╭─ PROVIDED INFORMATION

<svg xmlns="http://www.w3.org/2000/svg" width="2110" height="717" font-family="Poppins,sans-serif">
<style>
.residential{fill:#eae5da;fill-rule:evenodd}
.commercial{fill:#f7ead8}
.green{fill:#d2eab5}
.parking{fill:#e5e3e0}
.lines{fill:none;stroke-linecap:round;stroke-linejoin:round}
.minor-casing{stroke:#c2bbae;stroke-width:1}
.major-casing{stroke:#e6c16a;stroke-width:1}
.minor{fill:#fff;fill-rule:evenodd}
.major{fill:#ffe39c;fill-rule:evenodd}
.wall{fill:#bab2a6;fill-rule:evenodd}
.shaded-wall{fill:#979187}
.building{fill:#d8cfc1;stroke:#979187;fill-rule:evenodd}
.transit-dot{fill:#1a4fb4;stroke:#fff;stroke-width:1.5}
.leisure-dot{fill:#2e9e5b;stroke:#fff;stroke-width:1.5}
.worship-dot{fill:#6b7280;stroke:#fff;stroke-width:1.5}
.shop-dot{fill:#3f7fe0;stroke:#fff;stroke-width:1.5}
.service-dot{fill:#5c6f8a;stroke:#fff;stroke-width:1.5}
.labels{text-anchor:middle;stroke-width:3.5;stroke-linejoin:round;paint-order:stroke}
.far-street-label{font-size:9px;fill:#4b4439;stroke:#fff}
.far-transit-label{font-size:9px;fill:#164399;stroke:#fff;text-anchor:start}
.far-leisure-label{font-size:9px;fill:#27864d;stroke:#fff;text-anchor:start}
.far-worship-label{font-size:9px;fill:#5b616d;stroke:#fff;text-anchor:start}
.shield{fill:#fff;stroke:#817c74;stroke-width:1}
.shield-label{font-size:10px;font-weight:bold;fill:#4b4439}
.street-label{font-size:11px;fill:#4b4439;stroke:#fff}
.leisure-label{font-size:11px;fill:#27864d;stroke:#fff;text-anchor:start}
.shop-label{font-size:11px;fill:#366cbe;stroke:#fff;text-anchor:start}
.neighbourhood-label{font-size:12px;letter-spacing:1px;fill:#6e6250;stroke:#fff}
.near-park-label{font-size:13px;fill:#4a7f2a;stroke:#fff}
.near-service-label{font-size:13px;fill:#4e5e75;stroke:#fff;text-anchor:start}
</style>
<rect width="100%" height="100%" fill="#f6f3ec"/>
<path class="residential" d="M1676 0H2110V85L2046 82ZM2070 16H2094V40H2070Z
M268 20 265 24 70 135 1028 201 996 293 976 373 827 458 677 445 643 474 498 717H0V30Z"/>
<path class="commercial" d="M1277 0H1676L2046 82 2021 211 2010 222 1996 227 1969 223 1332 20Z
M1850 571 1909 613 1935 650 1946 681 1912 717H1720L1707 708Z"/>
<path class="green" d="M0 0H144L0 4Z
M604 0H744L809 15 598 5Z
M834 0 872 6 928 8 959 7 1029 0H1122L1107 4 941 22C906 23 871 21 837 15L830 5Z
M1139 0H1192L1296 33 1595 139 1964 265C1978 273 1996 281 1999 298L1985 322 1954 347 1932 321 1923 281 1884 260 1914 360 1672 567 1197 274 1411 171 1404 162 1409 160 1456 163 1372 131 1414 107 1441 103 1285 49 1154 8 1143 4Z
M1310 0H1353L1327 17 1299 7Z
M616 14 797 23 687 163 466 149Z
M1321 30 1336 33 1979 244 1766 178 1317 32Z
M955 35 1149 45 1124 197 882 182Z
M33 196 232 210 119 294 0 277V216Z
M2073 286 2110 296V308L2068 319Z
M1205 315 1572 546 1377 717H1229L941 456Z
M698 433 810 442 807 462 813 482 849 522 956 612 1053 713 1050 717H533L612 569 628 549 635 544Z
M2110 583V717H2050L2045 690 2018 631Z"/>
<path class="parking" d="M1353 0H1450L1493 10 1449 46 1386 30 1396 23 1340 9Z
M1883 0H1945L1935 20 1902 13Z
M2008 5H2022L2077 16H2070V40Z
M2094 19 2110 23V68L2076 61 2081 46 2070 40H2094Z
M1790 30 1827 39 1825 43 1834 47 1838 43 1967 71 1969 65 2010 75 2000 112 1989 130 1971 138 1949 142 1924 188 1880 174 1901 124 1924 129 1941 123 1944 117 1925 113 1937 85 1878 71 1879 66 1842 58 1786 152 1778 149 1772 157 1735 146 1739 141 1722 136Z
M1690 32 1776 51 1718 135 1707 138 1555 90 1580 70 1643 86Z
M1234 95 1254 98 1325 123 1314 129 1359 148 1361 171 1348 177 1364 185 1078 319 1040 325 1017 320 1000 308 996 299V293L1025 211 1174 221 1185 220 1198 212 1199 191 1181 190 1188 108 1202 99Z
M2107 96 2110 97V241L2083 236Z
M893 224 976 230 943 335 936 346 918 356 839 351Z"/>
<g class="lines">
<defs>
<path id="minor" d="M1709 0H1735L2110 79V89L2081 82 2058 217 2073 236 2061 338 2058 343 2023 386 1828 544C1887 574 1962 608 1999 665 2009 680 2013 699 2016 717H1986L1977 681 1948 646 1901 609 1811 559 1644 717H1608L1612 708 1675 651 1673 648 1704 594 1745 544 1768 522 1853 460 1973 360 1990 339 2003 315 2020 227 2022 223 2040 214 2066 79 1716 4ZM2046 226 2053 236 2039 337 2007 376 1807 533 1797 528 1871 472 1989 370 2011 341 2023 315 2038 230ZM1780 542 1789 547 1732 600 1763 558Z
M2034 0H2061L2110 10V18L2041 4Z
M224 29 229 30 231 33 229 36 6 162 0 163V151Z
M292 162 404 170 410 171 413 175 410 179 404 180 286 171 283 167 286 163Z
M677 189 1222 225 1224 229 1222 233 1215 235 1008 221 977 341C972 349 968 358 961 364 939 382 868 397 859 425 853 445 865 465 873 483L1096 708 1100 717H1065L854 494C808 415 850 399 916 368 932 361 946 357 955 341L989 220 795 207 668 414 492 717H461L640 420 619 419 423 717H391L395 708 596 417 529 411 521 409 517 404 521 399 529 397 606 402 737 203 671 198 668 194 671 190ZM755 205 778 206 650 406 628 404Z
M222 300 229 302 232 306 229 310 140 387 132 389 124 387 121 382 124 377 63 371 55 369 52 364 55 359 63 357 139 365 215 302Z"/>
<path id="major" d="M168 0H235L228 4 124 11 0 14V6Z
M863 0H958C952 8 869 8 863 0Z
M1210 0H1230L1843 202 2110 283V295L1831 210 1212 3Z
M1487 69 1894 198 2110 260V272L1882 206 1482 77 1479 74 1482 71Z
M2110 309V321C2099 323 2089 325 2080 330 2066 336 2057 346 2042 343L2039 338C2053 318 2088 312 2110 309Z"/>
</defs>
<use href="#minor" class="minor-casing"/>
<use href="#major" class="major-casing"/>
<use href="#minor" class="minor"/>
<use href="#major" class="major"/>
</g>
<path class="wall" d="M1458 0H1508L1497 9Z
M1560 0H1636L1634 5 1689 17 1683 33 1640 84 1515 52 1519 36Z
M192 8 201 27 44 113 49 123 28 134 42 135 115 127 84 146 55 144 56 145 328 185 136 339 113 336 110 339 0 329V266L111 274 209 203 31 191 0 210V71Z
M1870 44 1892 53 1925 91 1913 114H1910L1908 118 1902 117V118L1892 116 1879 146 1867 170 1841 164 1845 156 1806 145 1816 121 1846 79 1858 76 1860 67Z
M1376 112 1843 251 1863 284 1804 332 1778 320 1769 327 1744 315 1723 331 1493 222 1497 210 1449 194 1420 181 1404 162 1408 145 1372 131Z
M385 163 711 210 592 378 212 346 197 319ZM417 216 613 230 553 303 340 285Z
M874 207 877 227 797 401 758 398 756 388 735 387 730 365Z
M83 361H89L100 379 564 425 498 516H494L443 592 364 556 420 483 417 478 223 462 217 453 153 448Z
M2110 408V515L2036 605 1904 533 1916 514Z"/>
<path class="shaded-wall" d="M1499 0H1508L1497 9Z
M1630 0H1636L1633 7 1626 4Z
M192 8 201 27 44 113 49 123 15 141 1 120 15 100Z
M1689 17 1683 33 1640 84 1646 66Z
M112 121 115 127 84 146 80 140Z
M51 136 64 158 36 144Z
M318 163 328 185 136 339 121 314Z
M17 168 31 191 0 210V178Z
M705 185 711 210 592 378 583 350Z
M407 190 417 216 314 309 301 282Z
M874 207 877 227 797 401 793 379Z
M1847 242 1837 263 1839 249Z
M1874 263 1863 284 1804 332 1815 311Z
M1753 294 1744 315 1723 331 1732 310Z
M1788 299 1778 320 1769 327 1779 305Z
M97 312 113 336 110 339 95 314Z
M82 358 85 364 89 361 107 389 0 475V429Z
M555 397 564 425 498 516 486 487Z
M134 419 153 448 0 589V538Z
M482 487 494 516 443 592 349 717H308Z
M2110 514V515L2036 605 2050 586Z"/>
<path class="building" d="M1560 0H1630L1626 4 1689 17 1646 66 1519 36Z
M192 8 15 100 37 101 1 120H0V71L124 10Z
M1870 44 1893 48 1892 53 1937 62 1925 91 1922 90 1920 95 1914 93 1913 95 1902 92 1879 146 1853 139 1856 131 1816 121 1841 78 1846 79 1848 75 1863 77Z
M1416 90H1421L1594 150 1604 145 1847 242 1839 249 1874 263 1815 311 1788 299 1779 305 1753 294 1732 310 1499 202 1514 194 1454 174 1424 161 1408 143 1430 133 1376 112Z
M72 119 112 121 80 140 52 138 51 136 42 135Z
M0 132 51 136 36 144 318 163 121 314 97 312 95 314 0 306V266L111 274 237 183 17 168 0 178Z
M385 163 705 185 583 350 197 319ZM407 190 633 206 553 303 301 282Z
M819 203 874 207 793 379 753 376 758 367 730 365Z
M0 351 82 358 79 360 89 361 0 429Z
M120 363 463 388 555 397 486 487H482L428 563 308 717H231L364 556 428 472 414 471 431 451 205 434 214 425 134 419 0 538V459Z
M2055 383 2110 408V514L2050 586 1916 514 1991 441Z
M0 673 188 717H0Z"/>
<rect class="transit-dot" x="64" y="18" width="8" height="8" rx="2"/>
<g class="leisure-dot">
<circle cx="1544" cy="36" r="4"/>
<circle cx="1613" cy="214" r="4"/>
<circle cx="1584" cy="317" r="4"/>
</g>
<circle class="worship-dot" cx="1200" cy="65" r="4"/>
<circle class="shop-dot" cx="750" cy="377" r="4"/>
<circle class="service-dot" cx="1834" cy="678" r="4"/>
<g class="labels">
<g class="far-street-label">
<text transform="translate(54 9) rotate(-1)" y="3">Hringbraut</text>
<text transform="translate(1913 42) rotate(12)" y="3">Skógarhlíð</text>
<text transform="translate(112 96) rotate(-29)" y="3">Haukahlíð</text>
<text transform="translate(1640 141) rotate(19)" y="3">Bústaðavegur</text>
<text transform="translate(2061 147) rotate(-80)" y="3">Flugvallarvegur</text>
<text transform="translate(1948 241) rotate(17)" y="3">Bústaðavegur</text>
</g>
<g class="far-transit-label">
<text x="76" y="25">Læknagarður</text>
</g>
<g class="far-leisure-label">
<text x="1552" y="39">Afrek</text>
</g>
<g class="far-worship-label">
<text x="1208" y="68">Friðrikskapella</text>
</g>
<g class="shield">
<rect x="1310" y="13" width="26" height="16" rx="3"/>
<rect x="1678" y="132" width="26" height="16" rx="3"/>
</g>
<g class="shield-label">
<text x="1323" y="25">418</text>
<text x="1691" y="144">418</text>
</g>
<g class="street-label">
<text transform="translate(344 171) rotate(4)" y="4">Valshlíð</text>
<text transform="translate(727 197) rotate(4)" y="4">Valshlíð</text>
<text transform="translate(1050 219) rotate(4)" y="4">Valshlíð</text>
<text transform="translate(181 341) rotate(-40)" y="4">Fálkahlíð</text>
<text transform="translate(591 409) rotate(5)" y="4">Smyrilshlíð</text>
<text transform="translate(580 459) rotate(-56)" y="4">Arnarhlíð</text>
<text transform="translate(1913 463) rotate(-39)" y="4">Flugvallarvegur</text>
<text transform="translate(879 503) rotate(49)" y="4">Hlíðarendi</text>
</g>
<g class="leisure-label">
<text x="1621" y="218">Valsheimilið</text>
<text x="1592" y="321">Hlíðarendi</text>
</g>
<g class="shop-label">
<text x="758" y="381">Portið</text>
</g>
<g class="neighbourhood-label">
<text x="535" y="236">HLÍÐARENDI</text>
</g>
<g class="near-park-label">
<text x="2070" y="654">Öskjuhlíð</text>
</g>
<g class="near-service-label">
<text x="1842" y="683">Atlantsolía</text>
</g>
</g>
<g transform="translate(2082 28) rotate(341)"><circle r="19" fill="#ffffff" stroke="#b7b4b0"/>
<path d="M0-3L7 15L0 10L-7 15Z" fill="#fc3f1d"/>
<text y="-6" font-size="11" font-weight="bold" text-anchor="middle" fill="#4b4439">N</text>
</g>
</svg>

╰─

WHAT TO WORK ON:
Copy each line of the data above that holds "evenodd".

EXERCISE RESPONSE:
.residential{fill:#eae5da;fill-rule:evenodd}
.minor{fill:#fff;fill-rule:evenodd}
.major{fill:#ffe39c;fill-rule:evenodd}
.wall{fill:#bab2a6;fill-rule:evenodd}
.building{fill:#d8cfc1;stroke:#979187;fill-rule:evenodd}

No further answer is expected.